● **Problem description**
From the records below, copy the lines from the one containing "and focuses on" through the one containing "In conclusion, the", both included, reproducing them unchanged.

---------- Recorded information ----------

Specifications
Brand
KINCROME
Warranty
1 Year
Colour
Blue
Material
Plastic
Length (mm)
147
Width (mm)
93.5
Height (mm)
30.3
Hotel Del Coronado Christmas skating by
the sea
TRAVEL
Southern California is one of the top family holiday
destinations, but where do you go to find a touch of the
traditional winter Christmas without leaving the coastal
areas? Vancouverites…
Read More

----------
---------- Recorded information ----------

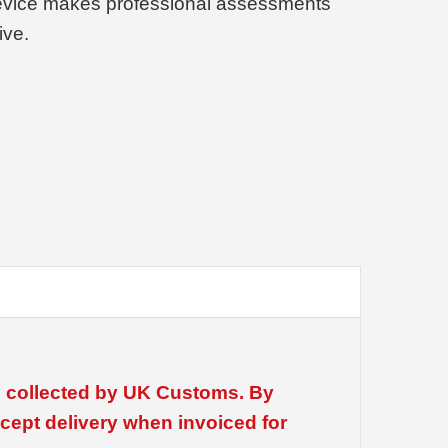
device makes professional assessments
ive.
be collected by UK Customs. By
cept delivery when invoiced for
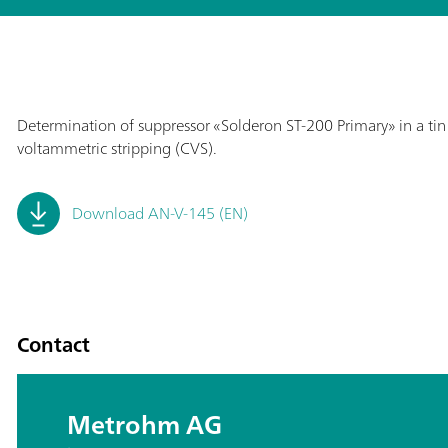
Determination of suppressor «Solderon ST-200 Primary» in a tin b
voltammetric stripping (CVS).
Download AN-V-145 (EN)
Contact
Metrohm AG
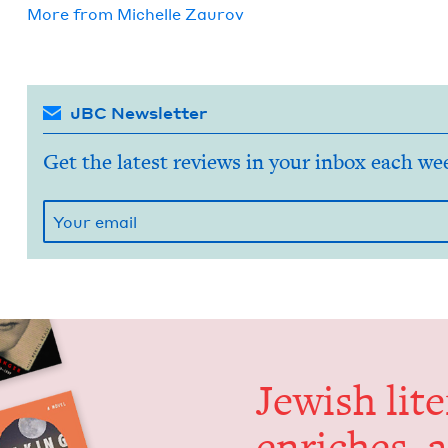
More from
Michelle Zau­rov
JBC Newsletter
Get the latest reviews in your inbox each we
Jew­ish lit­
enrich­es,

----------
---------- Recorded information ----------

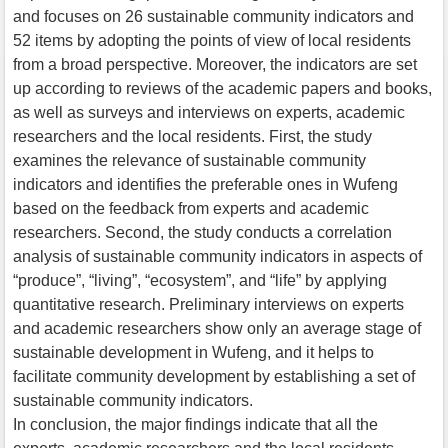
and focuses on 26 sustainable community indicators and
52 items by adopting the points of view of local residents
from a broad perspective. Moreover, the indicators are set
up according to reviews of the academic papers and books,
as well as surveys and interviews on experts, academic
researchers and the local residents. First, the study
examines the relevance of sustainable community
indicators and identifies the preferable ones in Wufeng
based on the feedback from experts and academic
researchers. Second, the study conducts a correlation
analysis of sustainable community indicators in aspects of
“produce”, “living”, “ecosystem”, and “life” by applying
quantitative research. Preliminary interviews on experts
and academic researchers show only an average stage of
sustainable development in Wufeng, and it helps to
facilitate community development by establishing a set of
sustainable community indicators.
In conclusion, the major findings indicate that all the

----------

● **Answer to the problem**
and focuses on 26 sustainable community indicators and
52 items by adopting the points of view of local residents
from a broad perspective. Moreover, the indicators are set
up according to reviews of the academic papers and books,
as well as surveys and interviews on experts, academic
researchers and the local residents. First, the study
examines the relevance of sustainable community
indicators and identifies the preferable ones in Wufeng
based on the feedback from experts and academic
researchers. Second, the study conducts a correlation
analysis of sustainable community indicators in aspects of
“produce”, “living”, “ecosystem”, and “life” by applying
quantitative research. Preliminary interviews on experts
and academic researchers show only an average stage of
sustainable development in Wufeng, and it helps to
facilitate community development by establishing a set of
sustainable community indicators.
In conclusion, the major findings indicate that all the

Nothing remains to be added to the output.